Collection entries:

===

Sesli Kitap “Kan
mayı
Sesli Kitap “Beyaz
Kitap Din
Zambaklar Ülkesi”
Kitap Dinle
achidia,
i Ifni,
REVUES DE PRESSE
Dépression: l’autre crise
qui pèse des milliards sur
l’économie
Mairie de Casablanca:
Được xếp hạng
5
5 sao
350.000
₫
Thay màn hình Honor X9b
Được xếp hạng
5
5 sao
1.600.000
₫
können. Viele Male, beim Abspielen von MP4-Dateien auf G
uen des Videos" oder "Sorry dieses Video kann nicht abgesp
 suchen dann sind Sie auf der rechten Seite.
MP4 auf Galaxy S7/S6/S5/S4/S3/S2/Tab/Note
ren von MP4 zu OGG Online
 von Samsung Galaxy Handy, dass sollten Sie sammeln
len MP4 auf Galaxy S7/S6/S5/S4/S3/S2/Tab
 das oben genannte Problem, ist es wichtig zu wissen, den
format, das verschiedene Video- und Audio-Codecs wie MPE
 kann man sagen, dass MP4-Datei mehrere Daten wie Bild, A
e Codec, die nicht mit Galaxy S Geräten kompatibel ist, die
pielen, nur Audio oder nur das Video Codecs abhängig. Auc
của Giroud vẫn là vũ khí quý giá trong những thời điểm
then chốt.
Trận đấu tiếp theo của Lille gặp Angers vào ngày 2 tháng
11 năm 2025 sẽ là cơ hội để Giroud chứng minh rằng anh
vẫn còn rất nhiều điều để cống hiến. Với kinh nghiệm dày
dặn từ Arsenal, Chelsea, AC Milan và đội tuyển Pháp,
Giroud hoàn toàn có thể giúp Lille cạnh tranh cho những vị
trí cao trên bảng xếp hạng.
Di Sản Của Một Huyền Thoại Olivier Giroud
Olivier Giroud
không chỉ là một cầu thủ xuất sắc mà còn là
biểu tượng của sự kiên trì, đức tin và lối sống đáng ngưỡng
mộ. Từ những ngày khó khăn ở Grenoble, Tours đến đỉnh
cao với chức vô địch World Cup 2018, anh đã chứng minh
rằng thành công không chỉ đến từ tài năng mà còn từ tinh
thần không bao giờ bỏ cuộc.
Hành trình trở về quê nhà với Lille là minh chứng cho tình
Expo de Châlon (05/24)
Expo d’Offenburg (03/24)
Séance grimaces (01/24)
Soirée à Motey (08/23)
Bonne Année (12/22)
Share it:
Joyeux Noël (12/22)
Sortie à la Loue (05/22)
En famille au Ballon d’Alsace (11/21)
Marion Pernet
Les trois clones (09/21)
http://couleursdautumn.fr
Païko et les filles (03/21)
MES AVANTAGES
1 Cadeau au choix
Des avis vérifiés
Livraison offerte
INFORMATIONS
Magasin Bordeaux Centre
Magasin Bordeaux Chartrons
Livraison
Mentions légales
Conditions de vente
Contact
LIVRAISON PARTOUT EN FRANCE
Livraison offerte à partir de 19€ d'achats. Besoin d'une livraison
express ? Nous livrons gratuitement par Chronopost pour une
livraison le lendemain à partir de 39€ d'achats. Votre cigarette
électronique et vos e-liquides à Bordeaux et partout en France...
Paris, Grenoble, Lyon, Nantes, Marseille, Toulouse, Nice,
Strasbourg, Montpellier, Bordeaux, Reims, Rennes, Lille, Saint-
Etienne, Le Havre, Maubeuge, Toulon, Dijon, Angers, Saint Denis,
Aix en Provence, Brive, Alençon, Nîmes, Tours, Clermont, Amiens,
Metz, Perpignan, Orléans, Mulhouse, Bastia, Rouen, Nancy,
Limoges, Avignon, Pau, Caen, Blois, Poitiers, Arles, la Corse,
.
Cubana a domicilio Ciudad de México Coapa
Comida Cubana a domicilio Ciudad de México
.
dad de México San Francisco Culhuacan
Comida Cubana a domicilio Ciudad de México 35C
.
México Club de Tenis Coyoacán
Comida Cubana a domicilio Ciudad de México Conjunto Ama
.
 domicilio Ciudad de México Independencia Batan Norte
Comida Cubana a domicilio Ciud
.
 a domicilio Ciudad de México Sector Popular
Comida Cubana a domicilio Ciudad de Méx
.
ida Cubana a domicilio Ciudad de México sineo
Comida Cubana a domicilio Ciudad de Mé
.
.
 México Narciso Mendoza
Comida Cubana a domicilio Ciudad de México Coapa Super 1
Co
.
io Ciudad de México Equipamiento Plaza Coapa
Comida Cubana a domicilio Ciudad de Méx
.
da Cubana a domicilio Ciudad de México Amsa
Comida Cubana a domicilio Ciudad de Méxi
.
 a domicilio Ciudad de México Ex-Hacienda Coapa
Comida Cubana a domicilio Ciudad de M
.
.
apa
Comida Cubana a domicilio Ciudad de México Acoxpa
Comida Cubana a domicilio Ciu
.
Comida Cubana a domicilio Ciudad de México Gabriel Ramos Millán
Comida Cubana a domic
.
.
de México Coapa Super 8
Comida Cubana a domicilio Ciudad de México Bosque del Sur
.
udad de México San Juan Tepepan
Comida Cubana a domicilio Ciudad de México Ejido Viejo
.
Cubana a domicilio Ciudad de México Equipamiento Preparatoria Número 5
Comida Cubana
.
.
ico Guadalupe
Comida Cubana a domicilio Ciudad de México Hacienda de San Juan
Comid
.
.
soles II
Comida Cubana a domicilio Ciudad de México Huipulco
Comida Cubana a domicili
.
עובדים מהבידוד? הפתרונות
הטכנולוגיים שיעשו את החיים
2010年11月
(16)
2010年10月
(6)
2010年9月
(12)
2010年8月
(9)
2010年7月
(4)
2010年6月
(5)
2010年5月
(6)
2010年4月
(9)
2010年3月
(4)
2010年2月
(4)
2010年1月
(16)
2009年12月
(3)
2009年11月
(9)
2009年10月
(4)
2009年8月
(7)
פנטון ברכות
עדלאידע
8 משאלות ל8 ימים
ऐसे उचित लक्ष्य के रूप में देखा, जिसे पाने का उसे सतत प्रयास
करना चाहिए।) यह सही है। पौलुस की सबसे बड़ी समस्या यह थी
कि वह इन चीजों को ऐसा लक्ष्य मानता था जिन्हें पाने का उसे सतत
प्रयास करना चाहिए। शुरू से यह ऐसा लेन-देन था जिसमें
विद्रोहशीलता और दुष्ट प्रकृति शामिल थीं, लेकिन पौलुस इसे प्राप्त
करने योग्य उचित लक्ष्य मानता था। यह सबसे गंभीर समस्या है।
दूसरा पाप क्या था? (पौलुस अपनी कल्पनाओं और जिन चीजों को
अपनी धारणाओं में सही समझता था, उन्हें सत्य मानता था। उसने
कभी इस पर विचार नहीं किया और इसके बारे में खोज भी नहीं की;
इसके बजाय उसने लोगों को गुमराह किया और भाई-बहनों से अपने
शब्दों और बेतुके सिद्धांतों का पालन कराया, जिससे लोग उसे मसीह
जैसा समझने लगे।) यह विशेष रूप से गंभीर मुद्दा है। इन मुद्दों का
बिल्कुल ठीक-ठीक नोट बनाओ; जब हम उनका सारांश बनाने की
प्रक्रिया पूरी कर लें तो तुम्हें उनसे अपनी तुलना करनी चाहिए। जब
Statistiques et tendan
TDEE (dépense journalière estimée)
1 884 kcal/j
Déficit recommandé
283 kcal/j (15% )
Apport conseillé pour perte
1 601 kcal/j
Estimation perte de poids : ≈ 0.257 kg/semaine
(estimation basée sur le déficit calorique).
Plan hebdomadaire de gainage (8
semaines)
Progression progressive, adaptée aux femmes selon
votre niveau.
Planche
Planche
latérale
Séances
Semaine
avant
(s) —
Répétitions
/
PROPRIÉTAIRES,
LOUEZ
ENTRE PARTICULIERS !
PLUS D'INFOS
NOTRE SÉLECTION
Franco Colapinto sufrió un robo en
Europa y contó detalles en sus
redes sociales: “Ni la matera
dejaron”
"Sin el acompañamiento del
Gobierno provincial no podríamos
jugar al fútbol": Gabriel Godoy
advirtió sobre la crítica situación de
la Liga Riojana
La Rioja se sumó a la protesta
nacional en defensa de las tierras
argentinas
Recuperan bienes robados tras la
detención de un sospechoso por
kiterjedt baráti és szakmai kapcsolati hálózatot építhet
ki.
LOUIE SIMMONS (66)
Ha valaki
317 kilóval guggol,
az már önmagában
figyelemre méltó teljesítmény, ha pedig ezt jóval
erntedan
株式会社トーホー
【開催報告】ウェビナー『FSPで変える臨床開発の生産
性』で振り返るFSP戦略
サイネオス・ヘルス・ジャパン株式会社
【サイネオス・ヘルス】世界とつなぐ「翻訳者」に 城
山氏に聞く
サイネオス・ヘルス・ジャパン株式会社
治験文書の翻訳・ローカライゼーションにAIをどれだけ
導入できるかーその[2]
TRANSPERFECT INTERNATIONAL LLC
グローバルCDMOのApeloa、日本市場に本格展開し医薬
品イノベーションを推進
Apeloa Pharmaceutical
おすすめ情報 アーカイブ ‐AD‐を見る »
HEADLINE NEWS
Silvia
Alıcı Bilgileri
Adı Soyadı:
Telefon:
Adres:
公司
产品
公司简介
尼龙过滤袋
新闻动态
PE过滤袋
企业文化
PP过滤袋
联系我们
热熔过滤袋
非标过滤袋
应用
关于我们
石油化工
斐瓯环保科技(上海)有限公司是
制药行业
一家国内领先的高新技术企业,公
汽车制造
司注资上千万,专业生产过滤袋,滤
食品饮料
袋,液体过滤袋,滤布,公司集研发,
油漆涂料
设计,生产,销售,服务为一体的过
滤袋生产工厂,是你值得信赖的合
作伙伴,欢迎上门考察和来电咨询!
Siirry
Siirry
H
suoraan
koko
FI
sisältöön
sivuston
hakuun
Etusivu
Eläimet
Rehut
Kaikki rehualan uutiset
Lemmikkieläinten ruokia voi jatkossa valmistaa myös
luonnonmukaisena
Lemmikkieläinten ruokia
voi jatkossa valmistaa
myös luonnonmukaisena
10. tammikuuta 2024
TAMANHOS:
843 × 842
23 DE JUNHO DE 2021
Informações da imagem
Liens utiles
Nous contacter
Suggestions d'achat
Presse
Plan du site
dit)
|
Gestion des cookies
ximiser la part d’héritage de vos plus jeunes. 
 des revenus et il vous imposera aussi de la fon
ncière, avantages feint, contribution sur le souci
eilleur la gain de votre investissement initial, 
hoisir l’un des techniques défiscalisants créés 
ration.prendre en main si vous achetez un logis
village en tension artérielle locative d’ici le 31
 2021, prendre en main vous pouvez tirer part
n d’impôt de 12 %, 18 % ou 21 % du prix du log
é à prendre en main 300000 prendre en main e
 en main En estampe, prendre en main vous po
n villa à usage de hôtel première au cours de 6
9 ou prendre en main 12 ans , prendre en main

===

Your objective: Checking each line of the data, count the ones containing "perte", and give only that count.

Exercise solution: 2